Learning to Like Mitt
Andrew Ferguson, reluctant Romneyite
Sep 3, 2012, Vol. 17, No. 47 • By ANDREW FERGUSON
Now that he’s officially the Republican nominee for president and has an excellent chance of becoming the most powerful man in the world, I feel free to admit, in the full knowledge that nobody cares, that I never liked Mitt Romney. My distaste for him isn’t merely personal or political but also petty and superficial. There’s the breathless, Eddie Attaboy delivery, that half-smile of pitying condescension in debates or interviews when someone disagrees with him, the Ken doll mannerisms, his wanton use of the word “gosh”—the whole Romney package has been nails on a blackboard to me.
Evidently not many of my fellow Republicans agreed. I assumed I was missing something and resolved to dive into the Romney literature, which I soon discovered should post a disclaimer, like a motel pool: NO DIVING. By my count the literature includes one good book, The Real Romney, by two reporters from the Boston Globe. That’s the same Globe with the leftward tilt to its axis and a legendary anti-Romney animus—which lends authority to their largely favorable portrait. The flattering details of Romney’s life were so numerous and unavoidable that the authors, dammit, had no choice but to include them.
Romney once famously called himself “severely” conservative. Other adverbs fit better: culturally, personally, instinctively. He seems to have missed out on The Sixties altogether, and wanted to. As a freshman at Stanford he protested the protesters, appearing in the quad carrying signs of his own: SPEAK OUT, DON’T SIT IN! In 1968 the May riots stranded him in Paris. “The disorder appalled him,” the authors write. He left Stanford for BYU, where long hair, rock bands, and peace symbols were banned. As a young go-getter he liked to give friends copies of Think and Grow Rich, by Napoleon Hill—a Stephen Covey for the Coolidge era, sodden with moral uplift. (Even his anachronisms are anachronistic.) “There was nothing jaded about him,” a school friend tells the authors, “nothing skeptical, nothing ironic.”

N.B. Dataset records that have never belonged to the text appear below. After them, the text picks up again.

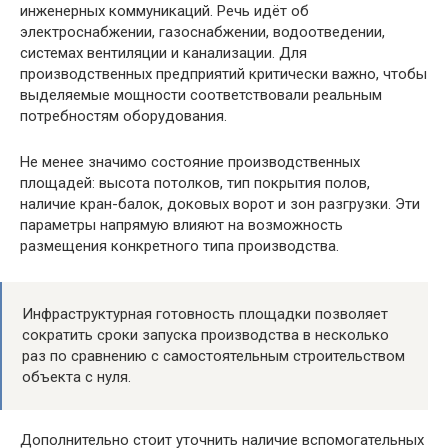
инженерных коммуникаций. Речь идёт об
электроснабжении, газоснабжении, водоотведении,
системах вентиляции и канализации. Для
производственных предприятий критически важно, чтобы
выделяемые мощности соответствовали реальным
потребностям оборудования.
Не менее значимо состояние производственных
площадей: высота потолков, тип покрытия полов,
наличие кран-балок, доковых ворот и зон разгрузки. Эти
параметры напрямую влияют на возможность
размещения конкретного типа производства.
Инфраструктурная готовность площадки позволяет
сократить сроки запуска производства в несколько
раз по сравнению с самостоятельным строительством
объекта с нуля.
Дополнительно стоит уточнить наличие вспомогательных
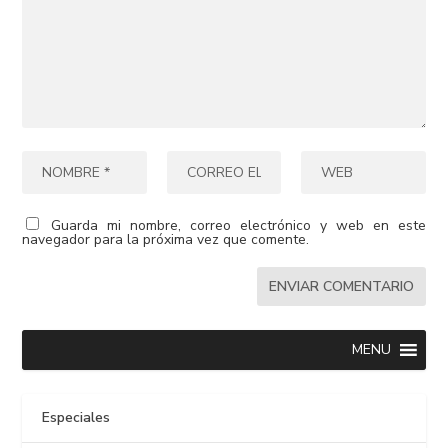
Guarda mi nombre, correo electrónico y web en este
navegador para la próxima vez que comente.
MENU
Especiales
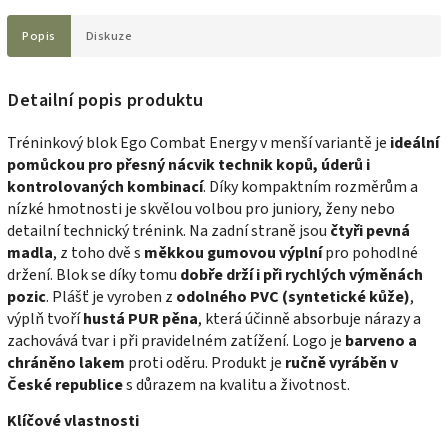
Popis
Diskuze
Detailní popis produktu
Tréninkový blok Ego Combat Energy v menší variantě je
ideální
pomůckou pro přesný nácvik technik kopů, úderů i
kontrolovaných kombinací
. Díky kompaktním rozměrům a
nízké hmotnosti je skvělou volbou pro juniory, ženy nebo
detailní technický trénink. Na zadní straně jsou
čtyři pevná
madla
, z toho dvě s
měkkou gumovou výplní
pro pohodlné
držení. Blok se díky tomu
dobře drží i při rychlých výměnách
pozic
. Plášť je vyroben z
odolného PVC (syntetické kůže)
,
výplň tvoří
hustá PUR pěna
, která účinně absorbuje nárazy a
zachovává tvar i při pravidelném zatížení. Logo je
barveno a
chráněno lakem
proti oděru. Produkt je
ručně vyráběn v
České republice
s důrazem na kvalitu a životnost.
Klíčové vlastnosti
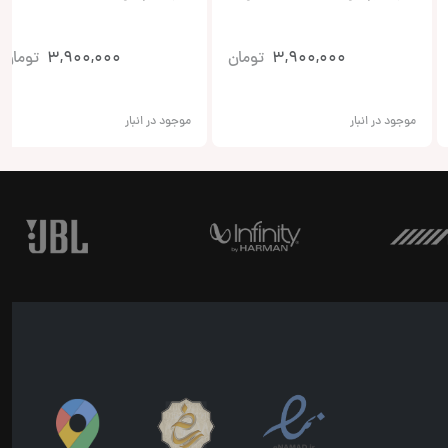
3,900,000
تومان
3,900,000
تومان
موجود در انبار
موجود در انبار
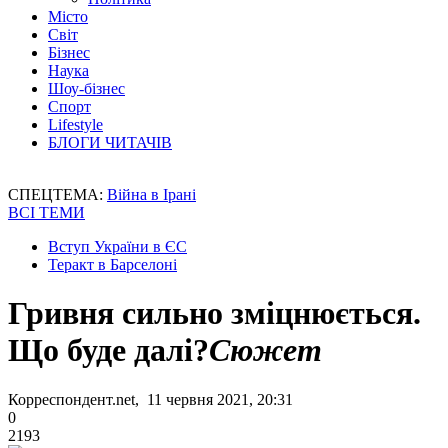
Місто
Світ
Бізнес
Наука
Шоу-бізнес
Спорт
Lifestyle
БЛОГИ ЧИТАЧІВ
СПЕЦТЕМА:
Війна в Ірані
ВСІ ТЕМИ
Вступ України в ЄС
Теракт в Барселоні
Гривня сильно зміцнюється.
Що буде далі?
Сюжет
Корреспондент.net, 11 червня 2021, 20:31
0
2193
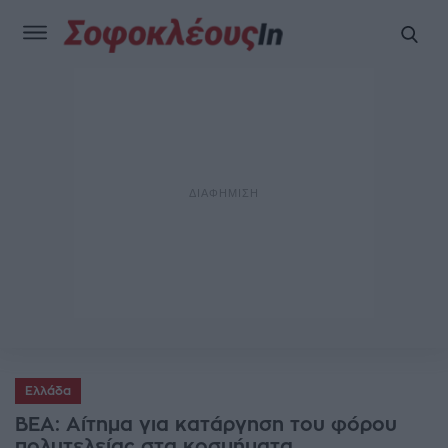
Ελλάδα
ΒΕΑ: Αίτημα για κατάργηση του φόρου
πολυτελείας στα κοσμήματα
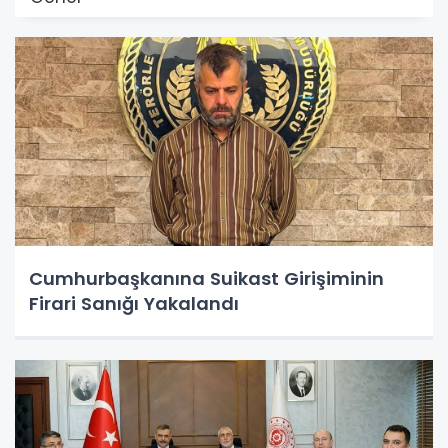
Cumhurbaşkanına Suikast Girişiminin
Firari Sanığı Yakalandı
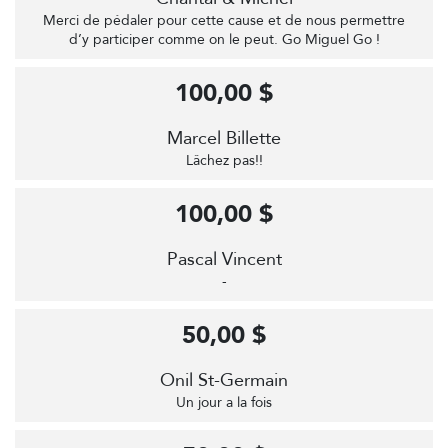
Merci de pédaler pour cette cause et de nous permettre
d’y participer comme on le peut. Go Miguel Go !
100,00 $
Marcel Billette
Lâchez pas!!
100,00 $
Pascal Vincent
-
50,00 $
Onil St-Germain
Un jour a la fois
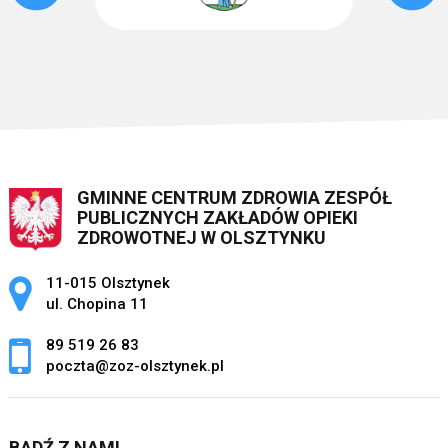
GMINNE CENTRUM ZDROWIA ZESPÓŁ
PUBLICZNYCH ZAKŁADÓW OPIEKI
ZDROWOTNEJ W OLSZTYNKU
Adres pocztowy:
11-015 Olsztynek
ul. Chopina 11
89 519 26 83
poczta@zoz-olsztynek.pl
BĄDŹ Z NAMI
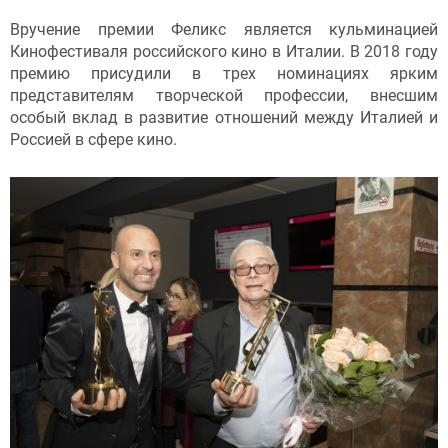
Вручение премии Феликс является кульминацией
Кинофестиваля российского кино в Италии. В 2018 году
премию присудили в трех номинациях ярким
представителям творческой профессии, внесшим
особый вклад в развитие отношений между Италией и
Россией в сфере кино.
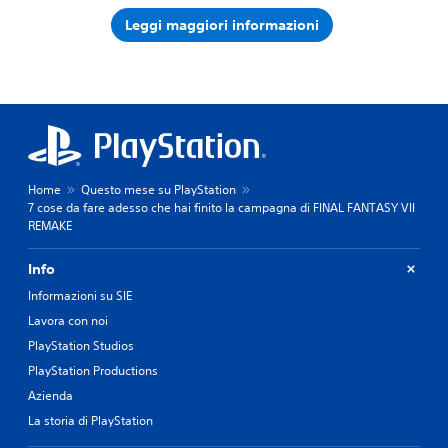
Leggi maggiori informazioni
Home
Questo mese su PlayStation
7 cose da fare adesso che hai finito la campagna di FINAL FANTASY VII
REMAKE
Info
Informazioni su SIE
Lavora con noi
PlayStation Studios
PlayStation Productions
Azienda
La storia di PlayStation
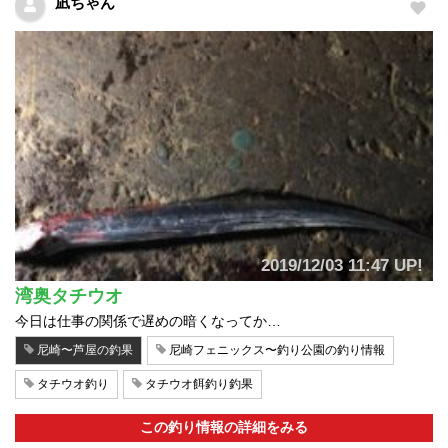
凪ちゃん
2019/12/03 11:47 UP!
湾奥タチウオ
今日は仕事の関係で遅めの暗くなってか…
尼崎〜芦屋の釣果
尼崎フェニックス〜釣り公園の釣り情報
タチウオ釣り
タチウオ餌釣り釣果
この釣り情報の詳細をみる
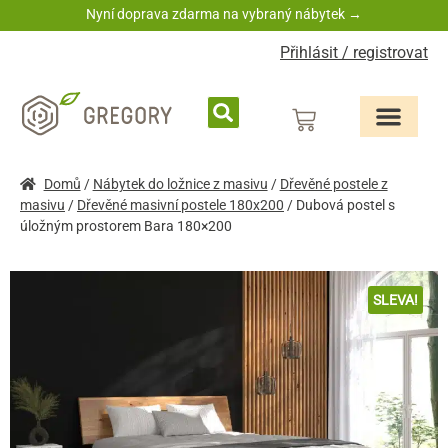
Nyní doprava zdarma na vybraný nábytek →
Přihlásit / registrovat
Domů
/
Nábytek do ložnice z masivu
/
Dřevěné postele z
masivu
/
Dřevěné masivní postele 180x200
/ Dubová postel s
úložným prostorem Bara 180×200
SLEVA!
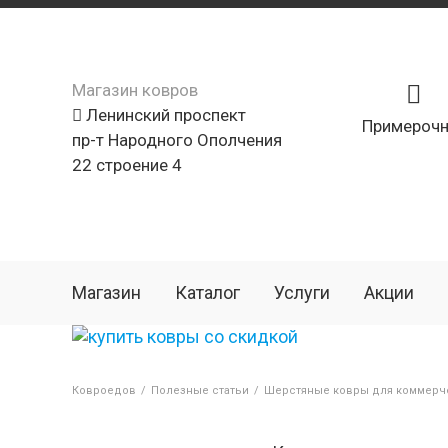
Магазин ковров
Ленинский проспект
Примерочн
пр-т Народного Ополчения
22 строение 4
Магазин
Каталог
Услуги
Акции
Ковроедов
/
Полезные статьи
/
Шерстяные ковры для коммерч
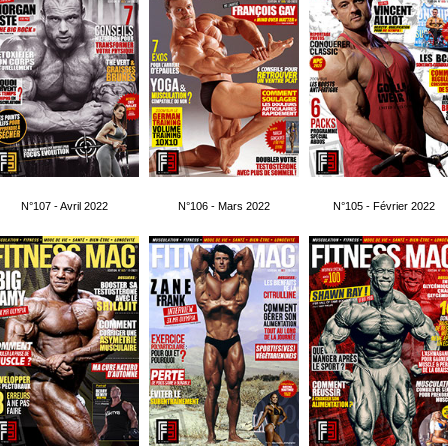
N°107 - Avril 2022
N°106 - Mars 2022
N°105 - Février 2022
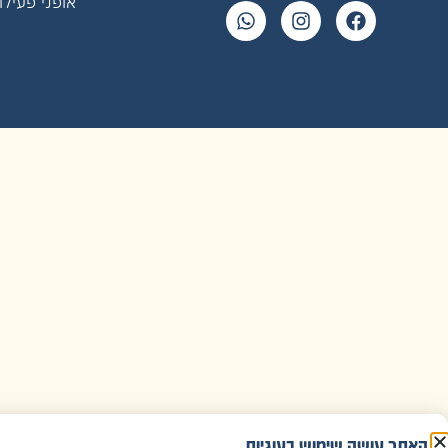
אופני פעילו
האתר עושה שימוש בעוגיות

At his wedding, he declined when the photographer asked him to kiss the bride: “Not for cameras,” he said. Since that day, Ann says, they haven’t had an argument; friends believe her. And their kids—we’ve all seen their kids. The authors tick off a typical week for the young family. Sunday: “church, reflection, volunteer work, family dinners.” Monday: “family night,” when the family gathered for Bible stories and skits about animals. Tuesday was for family basketball games and cookouts. Friday was date night for Mitt and Ann. Saturday was for doing chores, and so on, in a pinwheel of wholesomeness that a -post-60s ironist can only gape at, disbelieving. The Romneys present a picture of an American family that popular culture has been trying to undo since—well, since An American Family, the 1973 PBS documentary that exposed the typical household as a cauldron of resentment and infidelity.
And now, here, 40 years later, it’s as though it all never happened: a happy American family, led by a baby boomer with no sense of irony! Romney is the sophisticate’s nightmare.
Almost every personal detail about Romney I found endearing. But my slowly softening opinion went instantly to goo when The Real Romney unfolded an account of his endless kindnesses—unbidden, unsung, and utterly gratuitous. “It seems that everyone who has known him has a tale of his altruism,” the authors write. I was struck by the story of a Mormon family called (unfortunately) Nixon. In the 1990s a car wreck rendered two of their boys quadriplegics. Drained financially from extraordinary expenses, Mr. Nixon got a call from Romney, whom he barely knew, asking if he could stop by on Christmas Eve. When the day came, all the Romneys arrived bearing presents, including a VCR and a new sound system the Romney boys set up. Later Romney told Nixon that he could take care of the children’s college tuition, which in the end proved unnecessary. “I knew how busy he was,” Nixon told the authors. “He was actually teaching his boys, saying, ‘This is what we do. We do this as a family.’ ”
Romney’s oldest son Tagg once made the same point to the radio host Hugh Hewitt. “He was constantly doing things like that and never telling anyone about them,” Tagg said. “He doesn’t want to tell people about them, but he wanted us to see him. He would let the kids see it because he wanted it to rub off on us.”
To this touching kindness and fatherly wisdom, The Real Romney adds other traits that will continue to grate—he’s a know-it-all and likely to remain so, and his relationship to political principle has always been tenuous. Which makes him a, uh, politician. But now I suspect he’s also something else, a creature rarely found in the highest reaches of American politics: a good guy.